DATASET EXCERPTS
* * *

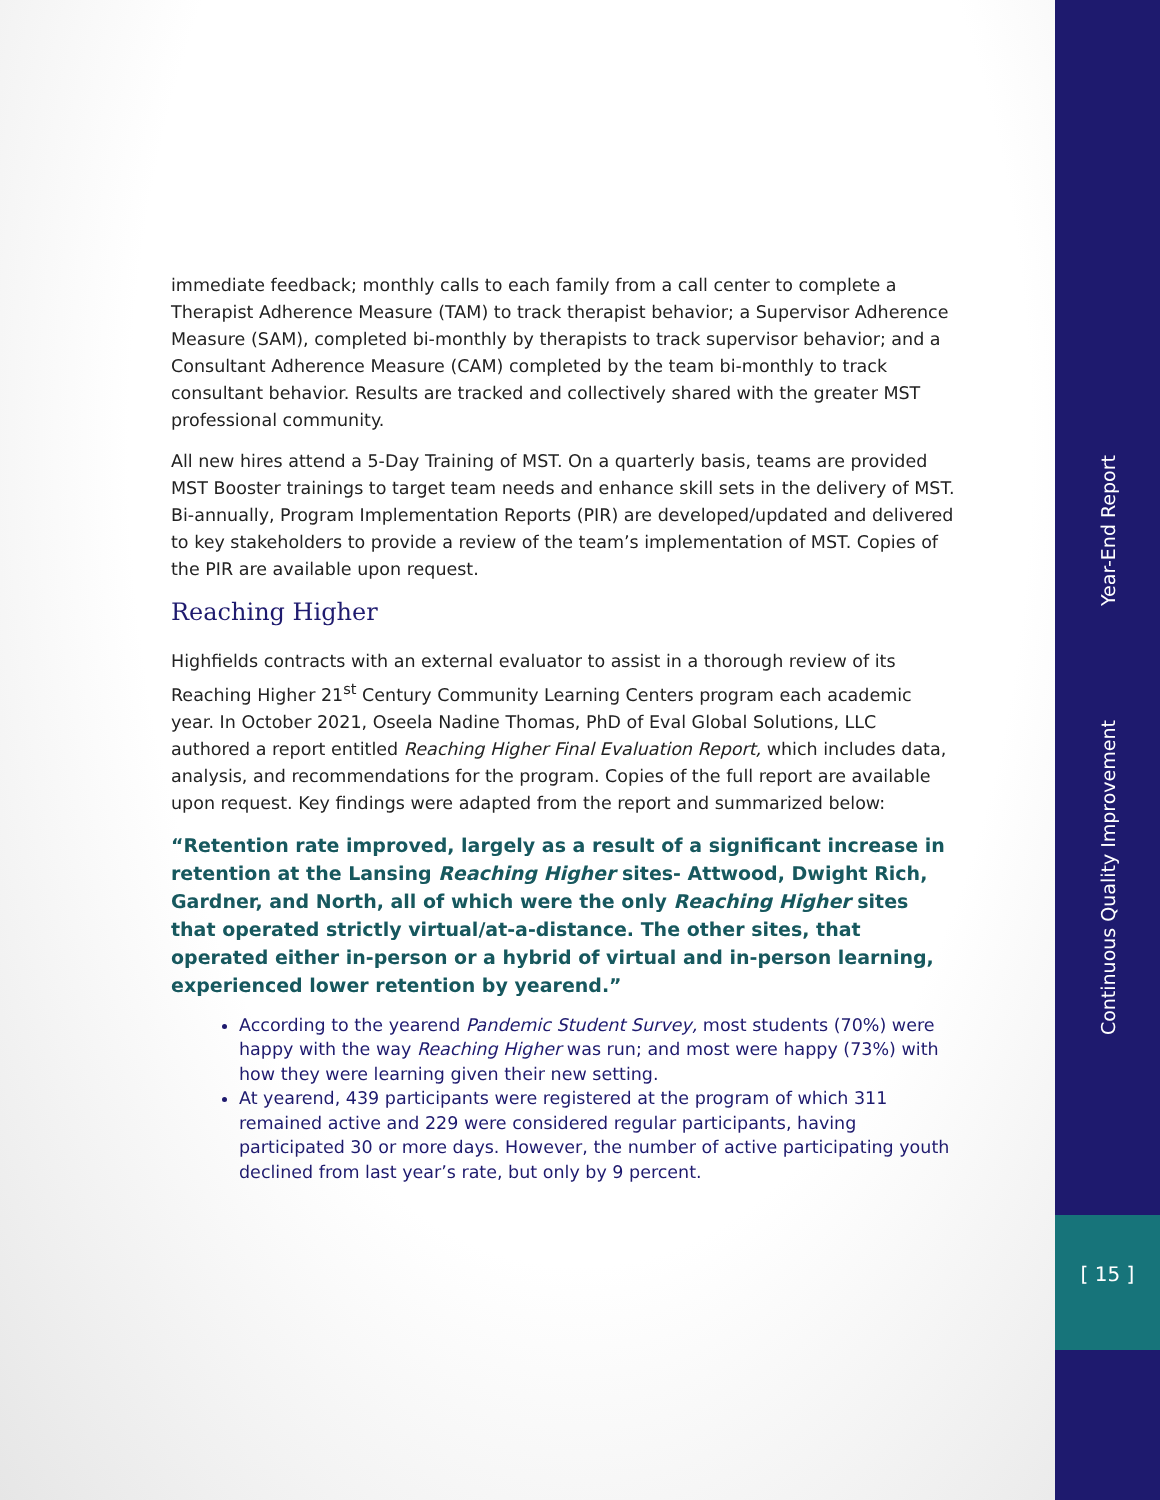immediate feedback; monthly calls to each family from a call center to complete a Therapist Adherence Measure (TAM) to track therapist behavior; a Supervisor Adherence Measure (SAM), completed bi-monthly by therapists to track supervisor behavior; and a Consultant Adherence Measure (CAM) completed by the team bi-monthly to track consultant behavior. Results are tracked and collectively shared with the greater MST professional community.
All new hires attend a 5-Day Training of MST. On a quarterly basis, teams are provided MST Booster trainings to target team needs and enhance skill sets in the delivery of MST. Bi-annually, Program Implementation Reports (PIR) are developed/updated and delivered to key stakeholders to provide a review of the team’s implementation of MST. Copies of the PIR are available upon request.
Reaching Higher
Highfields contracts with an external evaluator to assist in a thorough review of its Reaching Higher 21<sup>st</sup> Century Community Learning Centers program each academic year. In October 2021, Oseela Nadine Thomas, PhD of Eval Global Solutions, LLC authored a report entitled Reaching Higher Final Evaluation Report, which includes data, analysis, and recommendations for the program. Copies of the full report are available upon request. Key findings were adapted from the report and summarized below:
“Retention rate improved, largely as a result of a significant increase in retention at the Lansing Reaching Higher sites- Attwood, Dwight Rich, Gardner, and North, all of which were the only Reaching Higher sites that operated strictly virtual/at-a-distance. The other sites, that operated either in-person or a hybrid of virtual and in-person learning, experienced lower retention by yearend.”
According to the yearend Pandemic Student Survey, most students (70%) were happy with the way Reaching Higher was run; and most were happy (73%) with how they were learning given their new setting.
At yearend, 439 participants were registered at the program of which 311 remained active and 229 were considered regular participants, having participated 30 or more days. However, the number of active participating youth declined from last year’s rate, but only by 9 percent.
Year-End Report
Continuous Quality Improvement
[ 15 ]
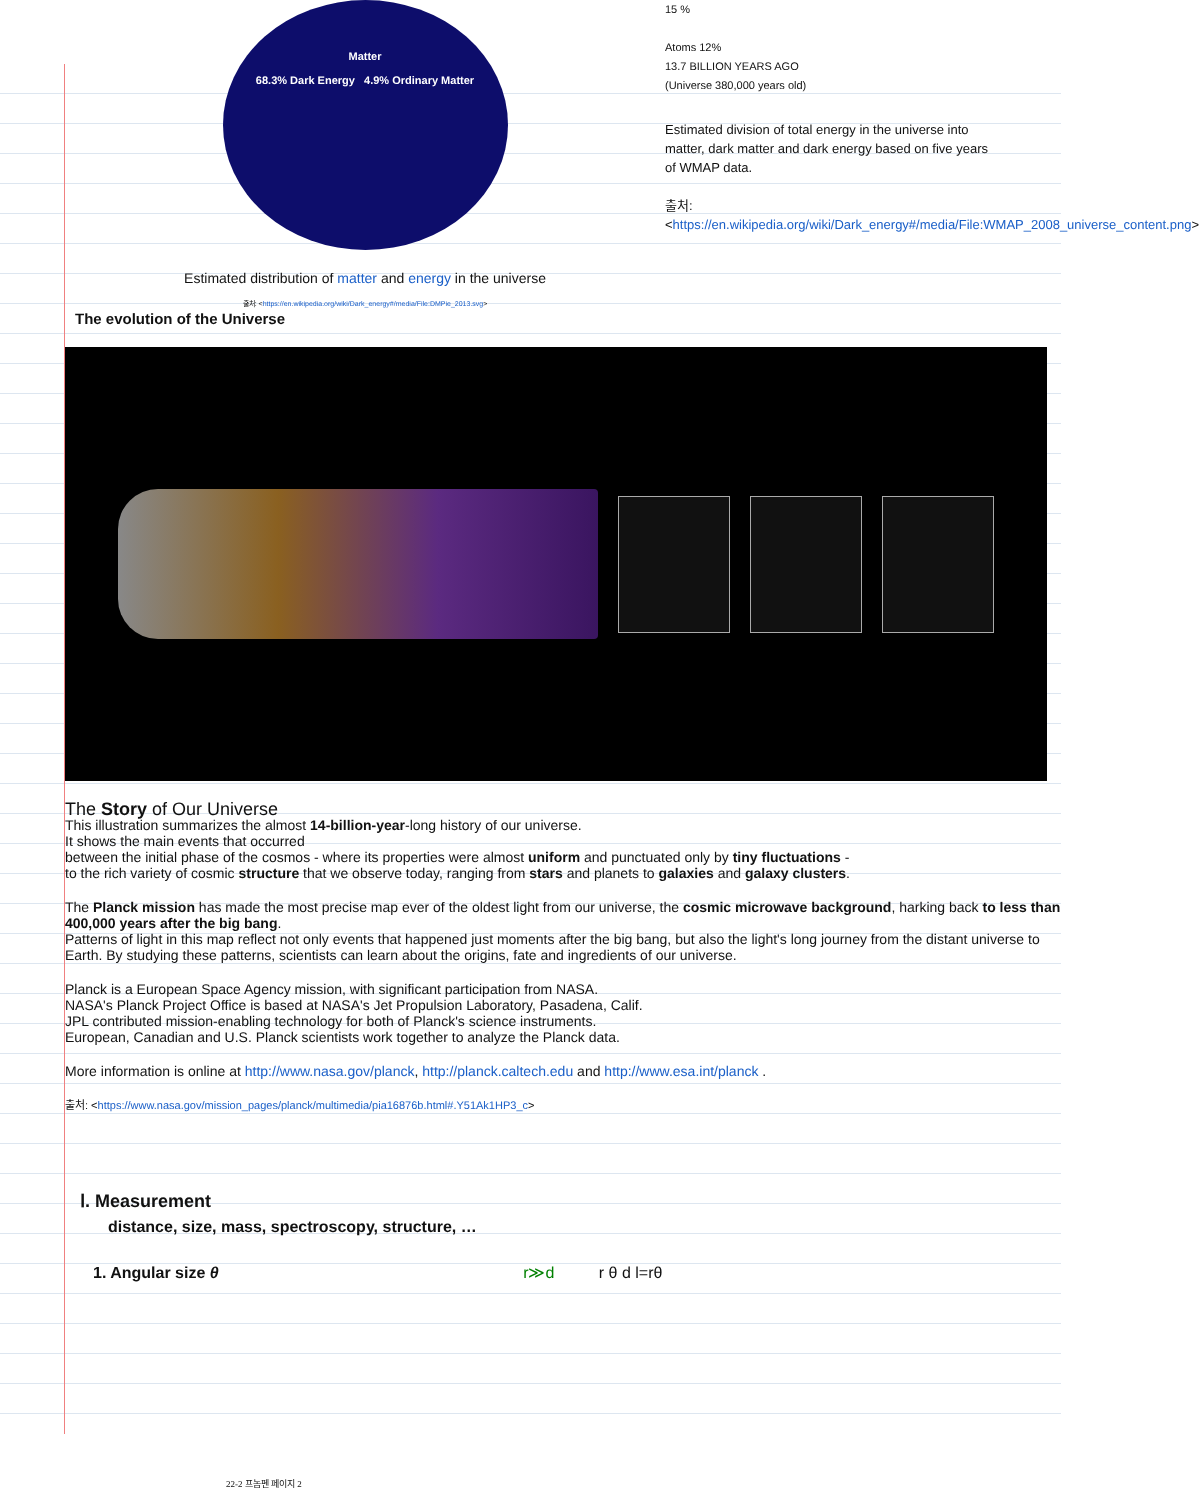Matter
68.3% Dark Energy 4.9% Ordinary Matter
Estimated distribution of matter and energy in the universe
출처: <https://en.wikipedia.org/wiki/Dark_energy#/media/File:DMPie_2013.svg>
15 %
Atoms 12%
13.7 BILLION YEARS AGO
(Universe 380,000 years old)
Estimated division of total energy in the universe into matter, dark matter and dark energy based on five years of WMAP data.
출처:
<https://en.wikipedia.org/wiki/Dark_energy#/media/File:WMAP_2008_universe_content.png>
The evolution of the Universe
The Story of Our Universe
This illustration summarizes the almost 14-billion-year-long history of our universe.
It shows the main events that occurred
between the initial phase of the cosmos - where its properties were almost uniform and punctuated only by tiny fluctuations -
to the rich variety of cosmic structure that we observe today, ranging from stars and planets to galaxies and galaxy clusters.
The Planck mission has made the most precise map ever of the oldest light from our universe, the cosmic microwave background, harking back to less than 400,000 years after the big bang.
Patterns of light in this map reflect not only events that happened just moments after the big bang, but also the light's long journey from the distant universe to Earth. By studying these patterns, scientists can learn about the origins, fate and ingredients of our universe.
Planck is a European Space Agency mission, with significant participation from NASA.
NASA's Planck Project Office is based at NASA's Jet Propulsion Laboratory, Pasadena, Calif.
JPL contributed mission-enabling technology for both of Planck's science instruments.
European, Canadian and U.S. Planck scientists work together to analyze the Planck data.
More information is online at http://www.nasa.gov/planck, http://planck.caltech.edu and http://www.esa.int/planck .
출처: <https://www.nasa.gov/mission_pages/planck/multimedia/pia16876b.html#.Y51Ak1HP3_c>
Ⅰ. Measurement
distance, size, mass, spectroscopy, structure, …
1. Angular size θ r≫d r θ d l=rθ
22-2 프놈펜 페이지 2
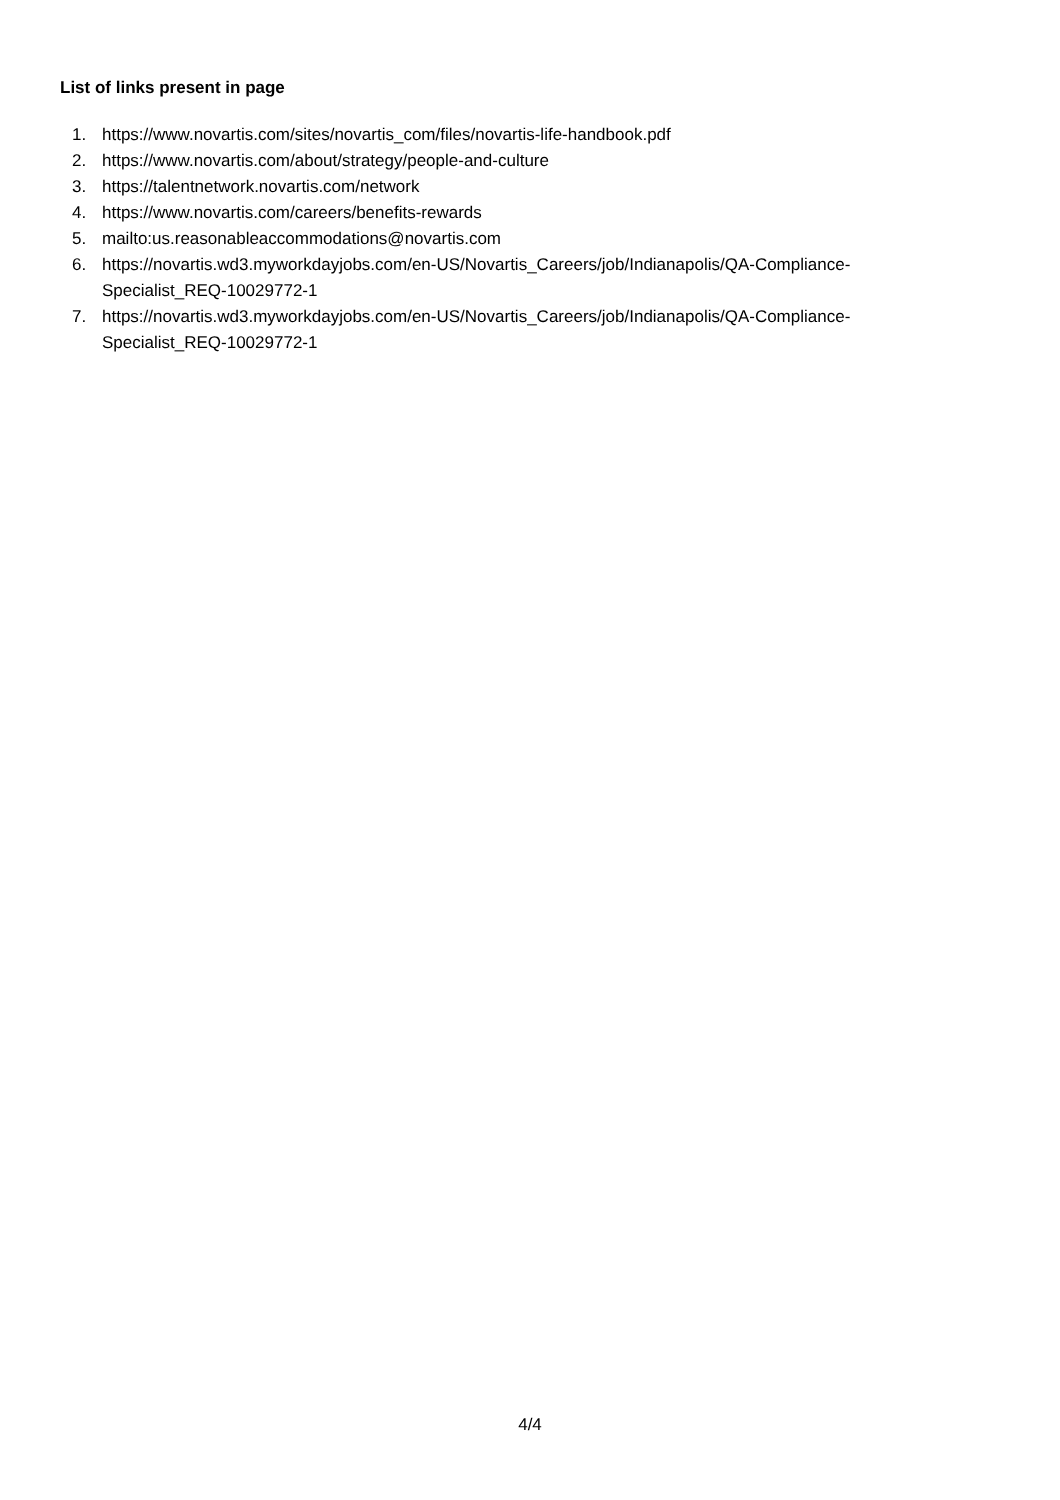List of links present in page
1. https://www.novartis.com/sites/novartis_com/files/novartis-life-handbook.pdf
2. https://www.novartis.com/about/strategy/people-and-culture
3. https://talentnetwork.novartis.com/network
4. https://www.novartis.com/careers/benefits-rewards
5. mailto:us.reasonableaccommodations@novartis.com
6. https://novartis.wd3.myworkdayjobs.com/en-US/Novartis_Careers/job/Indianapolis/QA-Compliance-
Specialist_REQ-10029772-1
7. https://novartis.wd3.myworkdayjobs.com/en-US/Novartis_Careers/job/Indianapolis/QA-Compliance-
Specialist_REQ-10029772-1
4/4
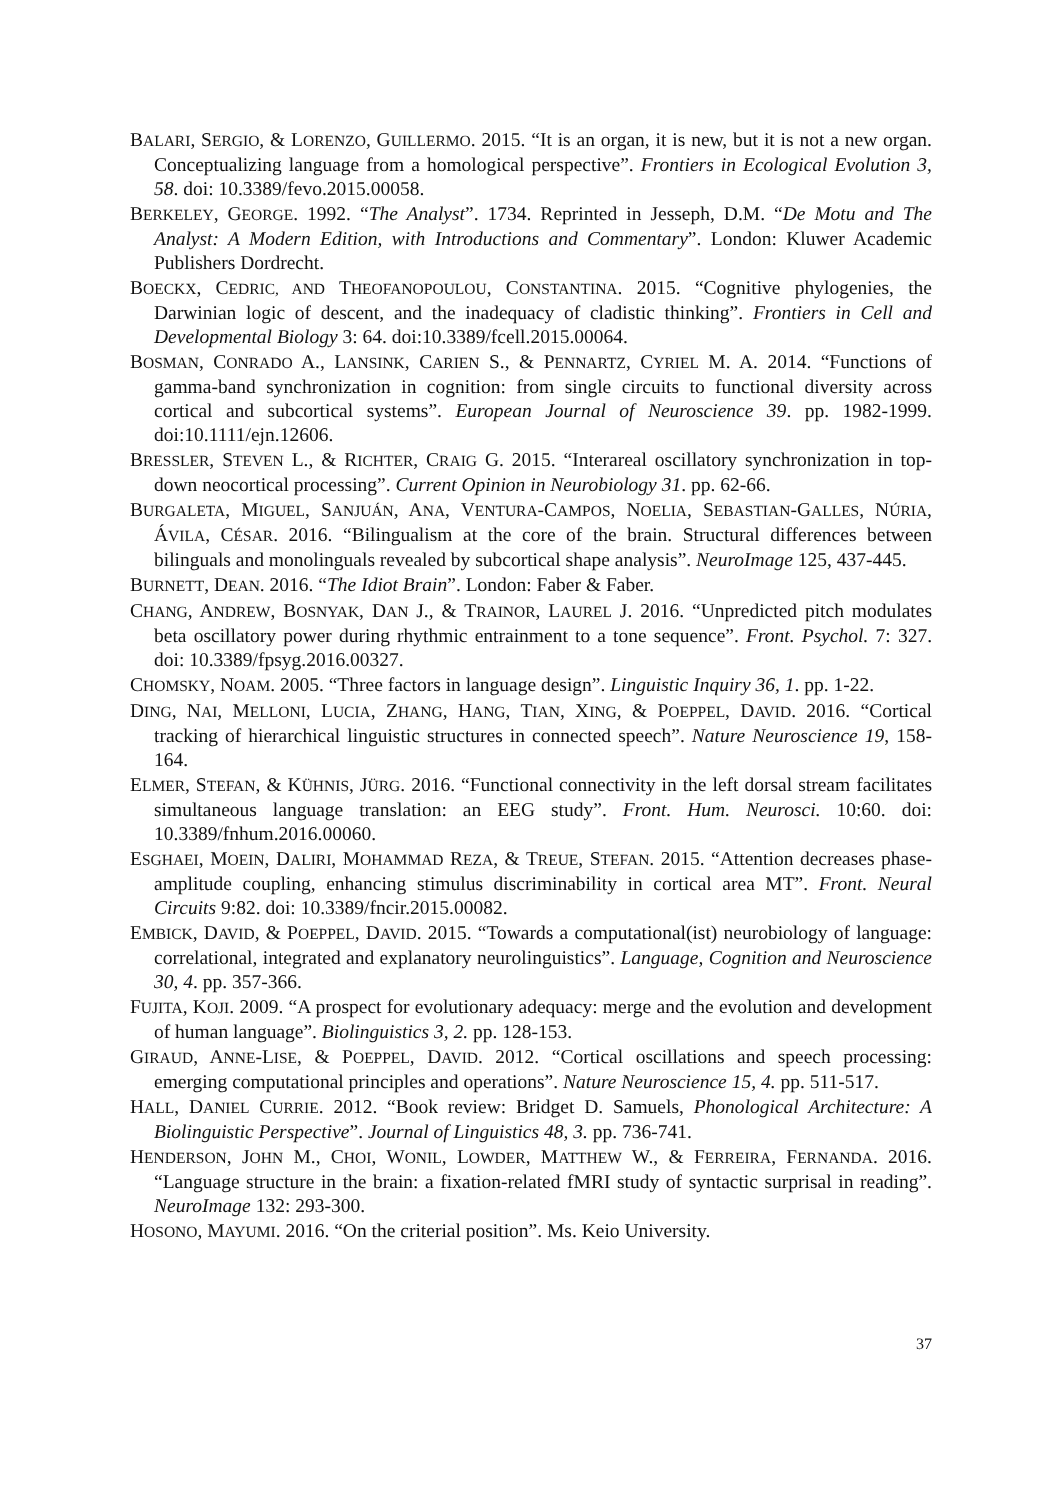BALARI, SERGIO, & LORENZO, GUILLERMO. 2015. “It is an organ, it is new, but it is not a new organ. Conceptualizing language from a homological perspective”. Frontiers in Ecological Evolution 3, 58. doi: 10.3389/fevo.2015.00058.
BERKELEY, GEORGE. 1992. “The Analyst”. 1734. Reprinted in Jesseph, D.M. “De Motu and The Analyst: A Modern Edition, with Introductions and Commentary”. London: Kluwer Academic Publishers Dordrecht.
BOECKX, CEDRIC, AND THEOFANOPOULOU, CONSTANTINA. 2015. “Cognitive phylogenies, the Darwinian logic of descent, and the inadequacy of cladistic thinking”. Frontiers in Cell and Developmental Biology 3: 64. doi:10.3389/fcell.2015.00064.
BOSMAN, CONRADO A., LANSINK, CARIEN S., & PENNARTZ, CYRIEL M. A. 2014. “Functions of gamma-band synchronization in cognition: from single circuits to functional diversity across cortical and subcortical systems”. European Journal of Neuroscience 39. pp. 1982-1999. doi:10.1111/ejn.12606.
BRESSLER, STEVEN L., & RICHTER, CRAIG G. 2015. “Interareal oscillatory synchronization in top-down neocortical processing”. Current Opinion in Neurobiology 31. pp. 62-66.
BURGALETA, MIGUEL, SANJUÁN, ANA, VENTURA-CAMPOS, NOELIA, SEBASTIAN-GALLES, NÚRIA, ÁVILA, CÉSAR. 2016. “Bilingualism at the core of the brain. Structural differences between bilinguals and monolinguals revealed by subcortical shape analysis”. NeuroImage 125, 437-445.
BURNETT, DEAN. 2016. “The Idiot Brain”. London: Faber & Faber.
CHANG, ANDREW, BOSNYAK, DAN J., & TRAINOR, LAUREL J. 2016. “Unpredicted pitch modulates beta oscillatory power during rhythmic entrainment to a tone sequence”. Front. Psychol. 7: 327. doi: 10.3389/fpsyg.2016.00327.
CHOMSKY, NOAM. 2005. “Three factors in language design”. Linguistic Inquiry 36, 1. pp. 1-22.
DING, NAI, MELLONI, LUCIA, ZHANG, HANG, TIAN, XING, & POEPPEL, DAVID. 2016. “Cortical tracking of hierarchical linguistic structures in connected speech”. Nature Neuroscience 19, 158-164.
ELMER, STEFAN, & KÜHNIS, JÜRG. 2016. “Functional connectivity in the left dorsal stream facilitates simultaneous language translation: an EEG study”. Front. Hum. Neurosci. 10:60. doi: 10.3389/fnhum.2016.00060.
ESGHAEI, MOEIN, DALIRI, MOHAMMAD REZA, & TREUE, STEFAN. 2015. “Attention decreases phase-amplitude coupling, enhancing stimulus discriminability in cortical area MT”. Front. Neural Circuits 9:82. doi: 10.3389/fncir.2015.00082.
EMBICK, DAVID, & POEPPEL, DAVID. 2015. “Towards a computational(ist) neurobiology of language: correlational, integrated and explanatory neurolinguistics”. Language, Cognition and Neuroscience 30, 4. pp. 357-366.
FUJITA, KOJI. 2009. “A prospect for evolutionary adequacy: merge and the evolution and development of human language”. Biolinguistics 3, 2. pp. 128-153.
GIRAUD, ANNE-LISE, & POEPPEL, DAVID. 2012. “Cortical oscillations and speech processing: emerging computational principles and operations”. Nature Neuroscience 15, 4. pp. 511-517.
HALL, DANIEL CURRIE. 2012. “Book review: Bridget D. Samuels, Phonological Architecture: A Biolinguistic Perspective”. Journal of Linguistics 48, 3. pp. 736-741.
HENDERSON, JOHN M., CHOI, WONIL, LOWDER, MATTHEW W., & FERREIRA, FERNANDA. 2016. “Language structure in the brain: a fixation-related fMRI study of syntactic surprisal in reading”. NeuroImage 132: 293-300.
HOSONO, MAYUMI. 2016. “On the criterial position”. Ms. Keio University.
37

* * *

BRIEF
Copy nothing but the lines from the top of the material through the line holding "At yearend, 439", exactly as written; omit pictures.

SOLUTION FOR THIS TASK
immediate feedback; monthly calls to each family from a call center to complete a Therapist Adherence Measure (TAM) to track therapist behavior; a Supervisor Adherence Measure (SAM), completed bi-monthly by therapists to track supervisor behavior; and a Consultant Adherence Measure (CAM) completed by the team bi-monthly to track consultant behavior. Results are tracked and collectively shared with the greater MST professional community.
All new hires attend a 5-Day Training of MST. On a quarterly basis, teams are provided MST Booster trainings to target team needs and enhance skill sets in the delivery of MST. Bi-annually, Program Implementation Reports (PIR) are developed/updated and delivered to key stakeholders to provide a review of the team’s implementation of MST. Copies of the PIR are available upon request.
Reaching Higher
Highfields contracts with an external evaluator to assist in a thorough review of its Reaching Higher 21<sup>st</sup> Century Community Learning Centers program each academic year. In October 2021, Oseela Nadine Thomas, PhD of Eval Global Solutions, LLC authored a report entitled Reaching Higher Final Evaluation Report, which includes data, analysis, and recommendations for the program. Copies of the full report are available upon request. Key findings were adapted from the report and summarized below:
“Retention rate improved, largely as a result of a significant increase in retention at the Lansing Reaching Higher sites- Attwood, Dwight Rich, Gardner, and North, all of which were the only Reaching Higher sites that operated strictly virtual/at-a-distance. The other sites, that operated either in-person or a hybrid of virtual and in-person learning, experienced lower retention by yearend.”
According to the yearend Pandemic Student Survey, most students (70%) were happy with the way Reaching Higher was run; and most were happy (73%) with how they were learning given their new setting.
At yearend, 439 participants were registered at the program of which 311 remained active and 229 were considered regular participants, having participated 30 or more days. However, the number of active participating youth declined from last year’s rate, but only by 9 percent.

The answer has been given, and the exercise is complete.